Assignment:
Scan the records and identify every line in which the string "equipo" occurs, then return those lines.

Information:
◆ ◆ ◆ ◆ ◆ ◆ ◆
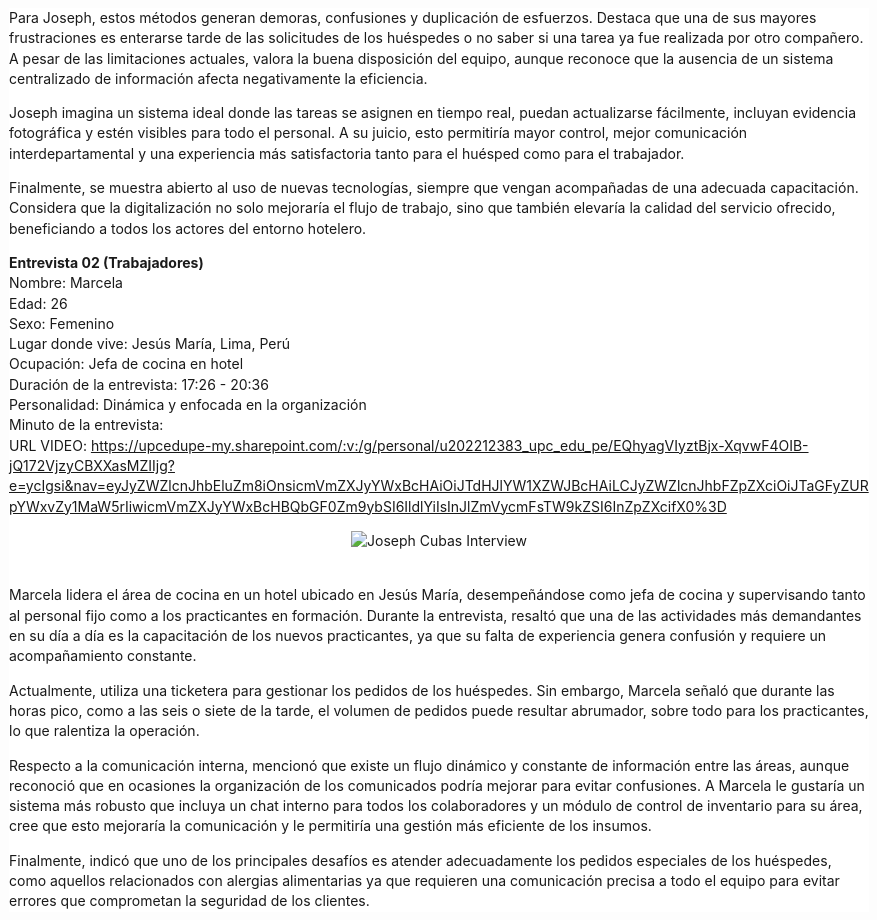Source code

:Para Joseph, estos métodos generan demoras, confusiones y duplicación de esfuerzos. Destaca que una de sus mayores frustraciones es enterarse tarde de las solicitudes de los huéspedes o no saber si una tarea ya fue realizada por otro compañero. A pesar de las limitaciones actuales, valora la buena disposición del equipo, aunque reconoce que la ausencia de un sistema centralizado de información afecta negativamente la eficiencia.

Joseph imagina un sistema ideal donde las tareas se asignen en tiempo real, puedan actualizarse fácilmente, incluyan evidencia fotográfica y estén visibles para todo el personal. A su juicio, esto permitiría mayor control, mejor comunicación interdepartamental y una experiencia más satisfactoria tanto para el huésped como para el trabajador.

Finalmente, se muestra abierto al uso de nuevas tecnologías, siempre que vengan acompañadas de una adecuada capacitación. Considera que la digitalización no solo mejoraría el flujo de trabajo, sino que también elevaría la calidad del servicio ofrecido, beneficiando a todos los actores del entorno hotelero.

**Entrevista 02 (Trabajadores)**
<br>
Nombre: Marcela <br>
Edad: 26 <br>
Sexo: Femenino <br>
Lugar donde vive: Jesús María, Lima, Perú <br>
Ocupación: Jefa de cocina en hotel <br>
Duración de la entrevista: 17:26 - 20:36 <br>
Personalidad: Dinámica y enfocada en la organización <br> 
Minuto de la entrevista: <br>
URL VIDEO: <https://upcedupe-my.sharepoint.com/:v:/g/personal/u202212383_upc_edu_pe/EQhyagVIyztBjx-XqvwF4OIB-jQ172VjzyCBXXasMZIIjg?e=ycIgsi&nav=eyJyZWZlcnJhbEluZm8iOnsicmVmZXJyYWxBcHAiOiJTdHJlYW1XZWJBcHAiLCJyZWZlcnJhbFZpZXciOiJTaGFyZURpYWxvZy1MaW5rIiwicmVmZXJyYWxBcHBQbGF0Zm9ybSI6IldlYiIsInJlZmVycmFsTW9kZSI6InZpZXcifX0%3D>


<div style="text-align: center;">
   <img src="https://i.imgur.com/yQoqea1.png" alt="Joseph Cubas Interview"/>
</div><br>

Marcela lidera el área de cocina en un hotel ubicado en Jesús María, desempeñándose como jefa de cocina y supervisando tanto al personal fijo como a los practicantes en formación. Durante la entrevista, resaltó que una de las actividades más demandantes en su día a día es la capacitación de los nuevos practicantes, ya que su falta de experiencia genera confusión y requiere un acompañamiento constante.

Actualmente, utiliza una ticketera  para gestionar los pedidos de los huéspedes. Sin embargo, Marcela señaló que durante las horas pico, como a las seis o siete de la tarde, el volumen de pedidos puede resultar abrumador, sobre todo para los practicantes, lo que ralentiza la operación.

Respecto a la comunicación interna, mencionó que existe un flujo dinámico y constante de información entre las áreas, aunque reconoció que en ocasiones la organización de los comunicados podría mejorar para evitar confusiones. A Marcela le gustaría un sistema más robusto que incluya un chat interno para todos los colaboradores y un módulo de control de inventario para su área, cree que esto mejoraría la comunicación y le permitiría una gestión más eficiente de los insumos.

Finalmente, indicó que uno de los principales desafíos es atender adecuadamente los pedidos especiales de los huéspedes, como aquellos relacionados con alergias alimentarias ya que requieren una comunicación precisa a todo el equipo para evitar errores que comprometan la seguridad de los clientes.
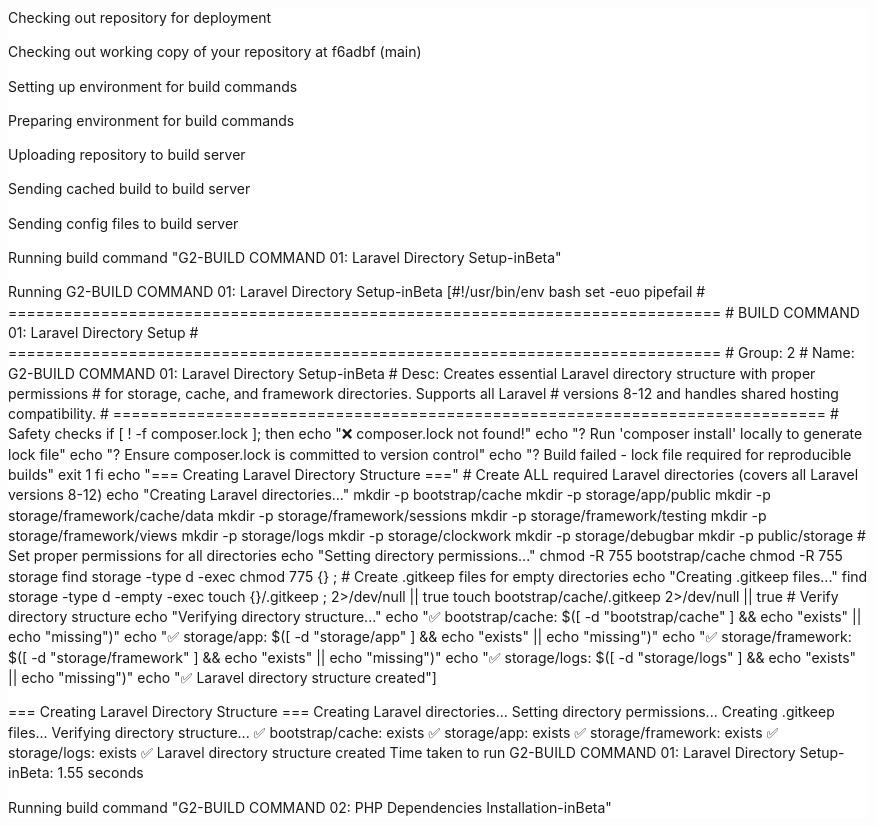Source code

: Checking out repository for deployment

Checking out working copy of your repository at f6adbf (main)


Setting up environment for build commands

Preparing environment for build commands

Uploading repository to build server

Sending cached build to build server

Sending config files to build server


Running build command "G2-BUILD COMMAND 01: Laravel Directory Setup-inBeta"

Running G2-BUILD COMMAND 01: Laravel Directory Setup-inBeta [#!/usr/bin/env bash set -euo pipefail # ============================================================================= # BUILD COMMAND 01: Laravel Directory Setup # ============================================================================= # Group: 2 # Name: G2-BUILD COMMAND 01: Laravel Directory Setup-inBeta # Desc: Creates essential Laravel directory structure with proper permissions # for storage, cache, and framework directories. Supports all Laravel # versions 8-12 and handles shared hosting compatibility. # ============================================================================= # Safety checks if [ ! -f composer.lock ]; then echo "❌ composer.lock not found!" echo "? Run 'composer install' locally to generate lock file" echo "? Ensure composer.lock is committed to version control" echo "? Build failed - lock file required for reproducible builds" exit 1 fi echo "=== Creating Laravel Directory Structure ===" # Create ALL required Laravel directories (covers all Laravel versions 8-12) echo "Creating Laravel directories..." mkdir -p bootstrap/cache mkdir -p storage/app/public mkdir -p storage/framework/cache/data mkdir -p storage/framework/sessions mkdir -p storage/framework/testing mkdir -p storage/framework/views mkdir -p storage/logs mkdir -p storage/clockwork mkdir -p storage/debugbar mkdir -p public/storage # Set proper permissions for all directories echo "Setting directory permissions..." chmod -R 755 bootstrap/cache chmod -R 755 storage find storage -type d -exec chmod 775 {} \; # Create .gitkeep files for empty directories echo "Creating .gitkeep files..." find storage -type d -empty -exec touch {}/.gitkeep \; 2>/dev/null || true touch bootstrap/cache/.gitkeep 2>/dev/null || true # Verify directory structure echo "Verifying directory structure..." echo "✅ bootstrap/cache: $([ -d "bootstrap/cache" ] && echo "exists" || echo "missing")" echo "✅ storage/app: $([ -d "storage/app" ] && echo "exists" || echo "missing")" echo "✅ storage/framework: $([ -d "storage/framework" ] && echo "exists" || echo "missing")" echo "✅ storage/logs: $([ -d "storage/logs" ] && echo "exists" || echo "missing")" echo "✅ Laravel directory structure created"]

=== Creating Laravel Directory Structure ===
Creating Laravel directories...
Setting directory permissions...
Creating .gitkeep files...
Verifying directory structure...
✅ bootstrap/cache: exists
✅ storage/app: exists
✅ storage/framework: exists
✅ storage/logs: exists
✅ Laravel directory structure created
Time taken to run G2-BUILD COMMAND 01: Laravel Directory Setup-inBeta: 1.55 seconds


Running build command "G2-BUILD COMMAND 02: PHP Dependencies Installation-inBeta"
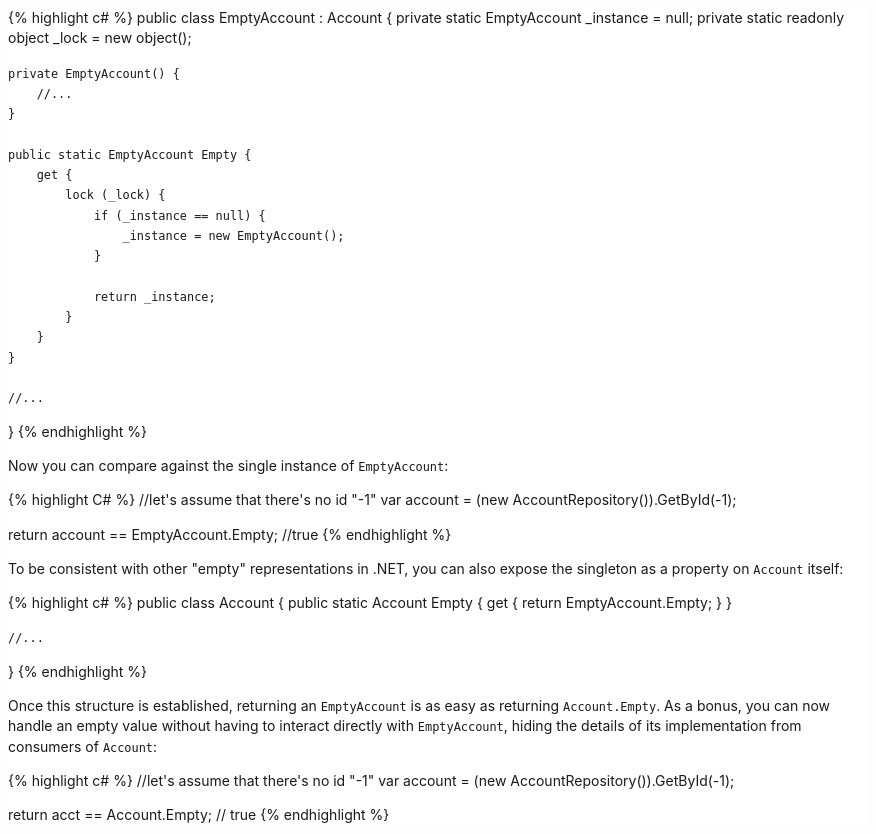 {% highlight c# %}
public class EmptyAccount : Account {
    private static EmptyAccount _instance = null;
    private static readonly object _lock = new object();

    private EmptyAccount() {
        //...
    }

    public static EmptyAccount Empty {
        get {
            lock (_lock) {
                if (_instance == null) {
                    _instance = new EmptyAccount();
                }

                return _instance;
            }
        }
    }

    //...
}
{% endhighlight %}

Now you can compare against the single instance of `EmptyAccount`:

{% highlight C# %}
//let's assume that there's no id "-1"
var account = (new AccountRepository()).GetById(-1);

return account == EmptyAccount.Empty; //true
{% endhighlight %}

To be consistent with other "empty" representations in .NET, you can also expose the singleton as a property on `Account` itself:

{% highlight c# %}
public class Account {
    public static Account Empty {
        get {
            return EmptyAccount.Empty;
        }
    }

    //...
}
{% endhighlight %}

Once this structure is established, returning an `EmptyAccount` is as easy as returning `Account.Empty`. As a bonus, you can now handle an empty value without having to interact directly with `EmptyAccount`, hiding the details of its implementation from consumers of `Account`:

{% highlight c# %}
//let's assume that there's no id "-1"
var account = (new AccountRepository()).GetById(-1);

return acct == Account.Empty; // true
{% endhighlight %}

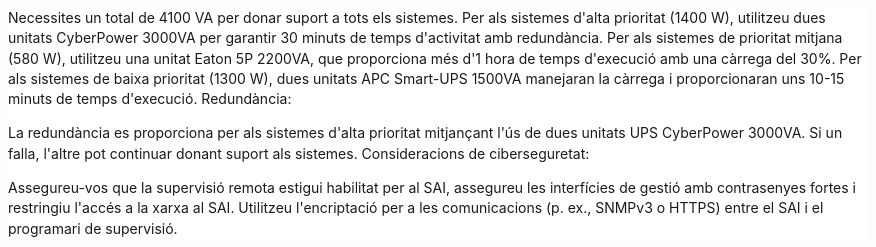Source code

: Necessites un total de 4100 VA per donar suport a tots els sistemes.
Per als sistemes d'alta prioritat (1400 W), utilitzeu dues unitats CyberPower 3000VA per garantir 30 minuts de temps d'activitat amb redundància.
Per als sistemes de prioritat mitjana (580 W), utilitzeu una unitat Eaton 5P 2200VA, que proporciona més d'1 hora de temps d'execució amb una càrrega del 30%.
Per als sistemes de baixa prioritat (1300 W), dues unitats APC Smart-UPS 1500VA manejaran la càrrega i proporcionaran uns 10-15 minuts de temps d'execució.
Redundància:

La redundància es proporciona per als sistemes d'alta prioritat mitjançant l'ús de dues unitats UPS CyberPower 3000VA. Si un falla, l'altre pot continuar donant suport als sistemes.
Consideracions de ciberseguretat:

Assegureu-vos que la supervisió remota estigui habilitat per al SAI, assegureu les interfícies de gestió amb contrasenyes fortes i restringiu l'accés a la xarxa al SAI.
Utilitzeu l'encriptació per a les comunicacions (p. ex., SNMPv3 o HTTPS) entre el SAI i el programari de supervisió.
◆ ◆ ◆ ◆ ◆ ◆ ◆
Completed task:
:Para Joseph, estos métodos generan demoras, confusiones y duplicación de esfuerzos. Destaca que una de sus mayores frustraciones es enterarse tarde de las solicitudes de los huéspedes o no saber si una tarea ya fue realizada por otro compañero. A pesar de las limitaciones actuales, valora la buena disposición del equipo, aunque reconoce que la ausencia de un sistema centralizado de información afecta negativamente la eficiencia.
Finalmente, indicó que uno de los principales desafíos es atender adecuadamente los pedidos especiales de los huéspedes, como aquellos relacionados con alergias alimentarias ya que requieren una comunicación precisa a todo el equipo para evitar errores que comprometan la seguridad de los clientes.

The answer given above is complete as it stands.